Pharmaceutical manufacturers too commonly are tempted to go around this requirement because they can often induce private insurance companies, wholesalers, pharmacists and other health care providers to use their products by offering them a price below the best price charged to the government programs.  The pharmaceutical manufacturers intentionally hide these arrangements using separate side agreements with private insurance companies, wholesalers, pharmacists and other health care providers so they can avoid giving the government programs the Best Price. Manufacturers may also intentionally fail to report discounts, rebates or special pricing to avoid paying the rebates contemplated under the Medicare Rebate Program.  In other schemes, manufacturers have re-characterized their deals with private buyers as things like educational grants to conceal instances where a private buyer is getting a better price than the government.  Whatever the scheme, these rebates, hidden price deals or reduced pricing violate the Medicare and Medicaid Best Price requirements can violate federal and state False Claims Acts.

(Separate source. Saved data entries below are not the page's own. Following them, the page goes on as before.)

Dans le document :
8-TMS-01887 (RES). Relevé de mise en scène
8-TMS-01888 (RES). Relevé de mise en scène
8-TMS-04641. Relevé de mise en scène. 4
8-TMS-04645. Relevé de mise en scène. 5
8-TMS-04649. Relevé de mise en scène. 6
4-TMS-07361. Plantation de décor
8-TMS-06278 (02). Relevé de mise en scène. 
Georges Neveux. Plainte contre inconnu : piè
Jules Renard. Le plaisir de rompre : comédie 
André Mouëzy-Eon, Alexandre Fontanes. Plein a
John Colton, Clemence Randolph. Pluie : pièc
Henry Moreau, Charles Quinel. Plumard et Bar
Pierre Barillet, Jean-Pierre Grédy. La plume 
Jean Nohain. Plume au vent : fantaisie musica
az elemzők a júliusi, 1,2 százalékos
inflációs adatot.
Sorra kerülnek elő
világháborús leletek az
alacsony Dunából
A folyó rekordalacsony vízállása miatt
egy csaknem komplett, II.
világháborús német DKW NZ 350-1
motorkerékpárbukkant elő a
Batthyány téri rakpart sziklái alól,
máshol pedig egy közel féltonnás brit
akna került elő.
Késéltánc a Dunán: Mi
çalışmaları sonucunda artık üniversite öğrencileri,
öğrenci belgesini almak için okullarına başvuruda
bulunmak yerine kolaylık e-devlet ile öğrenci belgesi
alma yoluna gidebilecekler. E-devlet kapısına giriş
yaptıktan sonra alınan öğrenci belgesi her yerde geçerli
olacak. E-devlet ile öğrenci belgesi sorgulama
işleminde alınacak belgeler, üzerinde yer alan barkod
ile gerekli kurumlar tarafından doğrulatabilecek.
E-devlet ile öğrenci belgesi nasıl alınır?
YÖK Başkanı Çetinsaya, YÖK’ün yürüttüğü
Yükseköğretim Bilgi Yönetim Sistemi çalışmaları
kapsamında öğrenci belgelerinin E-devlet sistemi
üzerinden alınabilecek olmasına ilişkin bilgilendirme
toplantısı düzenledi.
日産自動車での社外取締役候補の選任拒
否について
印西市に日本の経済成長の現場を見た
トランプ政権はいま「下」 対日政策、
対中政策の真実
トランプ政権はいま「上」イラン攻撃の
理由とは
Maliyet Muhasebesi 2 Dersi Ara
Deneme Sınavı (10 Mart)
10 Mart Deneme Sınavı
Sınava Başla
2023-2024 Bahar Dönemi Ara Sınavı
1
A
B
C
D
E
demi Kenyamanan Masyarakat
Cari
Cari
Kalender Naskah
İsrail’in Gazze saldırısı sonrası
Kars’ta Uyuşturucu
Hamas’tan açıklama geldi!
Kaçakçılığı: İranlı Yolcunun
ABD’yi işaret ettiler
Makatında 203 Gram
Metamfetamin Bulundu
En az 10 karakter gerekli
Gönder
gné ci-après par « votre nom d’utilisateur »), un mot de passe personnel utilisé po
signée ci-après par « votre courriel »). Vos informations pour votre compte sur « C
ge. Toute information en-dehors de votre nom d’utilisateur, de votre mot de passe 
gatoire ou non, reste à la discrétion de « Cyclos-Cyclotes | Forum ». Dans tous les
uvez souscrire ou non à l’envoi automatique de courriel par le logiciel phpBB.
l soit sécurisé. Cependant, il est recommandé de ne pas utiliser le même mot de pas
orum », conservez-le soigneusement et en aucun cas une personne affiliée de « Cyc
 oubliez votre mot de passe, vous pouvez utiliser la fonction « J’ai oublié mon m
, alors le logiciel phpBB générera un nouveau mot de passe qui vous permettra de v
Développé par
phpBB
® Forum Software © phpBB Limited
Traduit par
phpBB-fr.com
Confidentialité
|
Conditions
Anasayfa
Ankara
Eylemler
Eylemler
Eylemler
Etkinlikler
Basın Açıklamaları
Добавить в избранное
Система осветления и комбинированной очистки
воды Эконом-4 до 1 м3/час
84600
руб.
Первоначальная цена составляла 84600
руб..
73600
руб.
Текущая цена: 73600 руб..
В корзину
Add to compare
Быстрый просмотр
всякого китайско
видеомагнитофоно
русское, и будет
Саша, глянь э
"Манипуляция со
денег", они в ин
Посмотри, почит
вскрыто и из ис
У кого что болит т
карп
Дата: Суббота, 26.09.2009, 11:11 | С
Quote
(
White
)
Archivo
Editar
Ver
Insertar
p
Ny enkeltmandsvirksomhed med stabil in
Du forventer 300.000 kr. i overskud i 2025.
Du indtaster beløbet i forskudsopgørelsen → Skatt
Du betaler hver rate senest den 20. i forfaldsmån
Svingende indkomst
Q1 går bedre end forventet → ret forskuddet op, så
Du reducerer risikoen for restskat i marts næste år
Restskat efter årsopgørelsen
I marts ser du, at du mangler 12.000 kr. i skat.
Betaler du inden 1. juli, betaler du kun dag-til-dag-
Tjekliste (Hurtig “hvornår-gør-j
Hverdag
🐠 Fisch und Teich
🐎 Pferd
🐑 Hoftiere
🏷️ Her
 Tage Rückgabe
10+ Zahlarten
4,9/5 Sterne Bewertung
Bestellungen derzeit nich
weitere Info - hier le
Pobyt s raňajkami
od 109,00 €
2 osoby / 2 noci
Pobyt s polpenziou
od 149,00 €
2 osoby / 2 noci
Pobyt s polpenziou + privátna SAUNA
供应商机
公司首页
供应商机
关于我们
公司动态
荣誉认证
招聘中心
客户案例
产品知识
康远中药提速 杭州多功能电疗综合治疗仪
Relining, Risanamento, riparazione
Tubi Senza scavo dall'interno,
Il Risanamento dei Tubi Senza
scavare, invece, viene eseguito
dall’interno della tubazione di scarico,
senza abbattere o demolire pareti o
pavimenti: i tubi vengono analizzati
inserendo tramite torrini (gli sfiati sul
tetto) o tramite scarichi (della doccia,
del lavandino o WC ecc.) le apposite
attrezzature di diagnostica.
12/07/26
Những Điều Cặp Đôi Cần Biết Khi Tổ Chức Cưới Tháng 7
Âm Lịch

Pharmacy Benefit Managers Fraud

Pharmacy Benefit Managers (PBMs) are third parties who act as administrators for prescription drug programs for insurance plans, self-insured employers, government programs such as Medicare and Medicaid, unions, and managed care companies.  PBMs handle the prescription drug benefit component of health plans and government programs.  PBMs are the middlemen between the government programs and the pharmaceutical manufacturers.  As the middlemen, PBMs have great influence over pharmaceutical costs by using their size to increase the buying power over the plans they administer and negotiate drug prices with pharmaceutical manufacturers and pharmacies.  PBMs buy in bulk and therefore get better pricing than if a single plan were to try to purchase the same drug or medical supply.  Within the United States, approximately two thirds of all prescriptions filled are handled in one form or another through a PBM.  Three companies, CVS Health, Cigna and OptumRx, control nearly 80% of the PBM industry.

Fraud occurs when a PBM induces pharmacies or medical providers to switch from cheaper drugs, like generics, to more expensive drugs or formulary.  Typically, PBMs will induce the pharmacy or provider with rewards or kickbacks for making the switch.  PBMs have also engaged in illegal conduct by failing to refund to government programs rebates received from drug manufacturers based on volume discounts; reusing returned pharmaceuticals that may be potentially unsafe to use; and failing to offer the government program beneficiaries the negotiated pricing.